### Request
The answer is to be an exact copy of the lines below running from the line with "- JavaScript" down to the line with "Obrigado a todos", both ends included, and nothing more.

### Records for this exercise
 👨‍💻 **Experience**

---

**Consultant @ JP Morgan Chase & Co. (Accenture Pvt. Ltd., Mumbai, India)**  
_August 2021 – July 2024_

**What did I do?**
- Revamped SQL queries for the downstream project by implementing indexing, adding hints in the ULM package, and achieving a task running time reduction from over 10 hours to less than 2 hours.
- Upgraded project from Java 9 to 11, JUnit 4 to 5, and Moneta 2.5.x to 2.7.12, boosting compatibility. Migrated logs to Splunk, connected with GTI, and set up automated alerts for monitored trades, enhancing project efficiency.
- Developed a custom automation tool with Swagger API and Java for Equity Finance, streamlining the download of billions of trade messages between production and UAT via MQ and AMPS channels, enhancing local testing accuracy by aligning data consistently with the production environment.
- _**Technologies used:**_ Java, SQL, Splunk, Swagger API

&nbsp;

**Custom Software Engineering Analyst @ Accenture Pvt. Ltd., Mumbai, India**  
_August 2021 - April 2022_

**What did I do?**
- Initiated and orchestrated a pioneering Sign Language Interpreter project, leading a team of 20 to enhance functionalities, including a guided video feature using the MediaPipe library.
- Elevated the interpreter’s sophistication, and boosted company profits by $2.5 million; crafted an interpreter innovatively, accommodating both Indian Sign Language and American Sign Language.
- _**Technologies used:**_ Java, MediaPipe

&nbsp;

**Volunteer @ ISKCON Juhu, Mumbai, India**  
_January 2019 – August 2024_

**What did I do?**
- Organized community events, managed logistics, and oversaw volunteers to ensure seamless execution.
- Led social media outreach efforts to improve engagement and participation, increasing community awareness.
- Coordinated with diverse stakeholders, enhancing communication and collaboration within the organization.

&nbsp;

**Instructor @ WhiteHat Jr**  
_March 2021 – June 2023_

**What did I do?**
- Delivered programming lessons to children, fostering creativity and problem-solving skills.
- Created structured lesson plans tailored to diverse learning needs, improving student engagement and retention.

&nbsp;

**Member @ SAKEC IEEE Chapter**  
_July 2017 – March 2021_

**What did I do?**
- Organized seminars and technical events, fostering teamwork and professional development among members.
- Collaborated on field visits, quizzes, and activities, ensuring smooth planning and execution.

...

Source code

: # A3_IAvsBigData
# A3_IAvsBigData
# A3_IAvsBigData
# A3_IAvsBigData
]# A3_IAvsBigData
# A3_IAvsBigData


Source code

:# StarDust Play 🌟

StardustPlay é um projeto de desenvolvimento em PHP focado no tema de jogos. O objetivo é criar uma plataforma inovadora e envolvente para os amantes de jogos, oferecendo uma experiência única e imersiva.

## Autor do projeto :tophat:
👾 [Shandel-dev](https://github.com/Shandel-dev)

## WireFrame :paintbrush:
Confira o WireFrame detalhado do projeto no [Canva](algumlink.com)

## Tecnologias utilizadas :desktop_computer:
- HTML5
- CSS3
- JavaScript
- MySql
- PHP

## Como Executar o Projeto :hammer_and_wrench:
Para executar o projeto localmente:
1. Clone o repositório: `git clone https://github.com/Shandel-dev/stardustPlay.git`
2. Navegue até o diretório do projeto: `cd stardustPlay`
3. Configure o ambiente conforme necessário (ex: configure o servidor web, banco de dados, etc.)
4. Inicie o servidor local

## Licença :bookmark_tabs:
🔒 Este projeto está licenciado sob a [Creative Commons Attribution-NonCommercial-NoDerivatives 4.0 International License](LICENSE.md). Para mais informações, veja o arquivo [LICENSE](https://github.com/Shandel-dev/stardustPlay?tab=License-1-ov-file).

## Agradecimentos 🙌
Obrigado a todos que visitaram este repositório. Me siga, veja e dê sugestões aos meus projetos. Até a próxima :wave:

### Output of the task
- JavaScript
- MySql
- PHP

## Como Executar o Projeto :hammer_and_wrench:
Para executar o projeto localmente:
1. Clone o repositório: `git clone https://github.com/Shandel-dev/stardustPlay.git`
2. Navegue até o diretório do projeto: `cd stardustPlay`
3. Configure o ambiente conforme necessário (ex: configure o servidor web, banco de dados, etc.)
4. Inicie o servidor local

## Licença :bookmark_tabs:
🔒 Este projeto está licenciado sob a [Creative Commons Attribution-NonCommercial-NoDerivatives 4.0 International License](LICENSE.md). Para mais informações, veja o arquivo [LICENSE](https://github.com/Shandel-dev/stardustPlay?tab=License-1-ov-file).

## Agradecimentos 🙌
Obrigado a todos que visitaram este repositório. Me siga, veja e dê sugestões aos meus projetos. Até a próxima :wave:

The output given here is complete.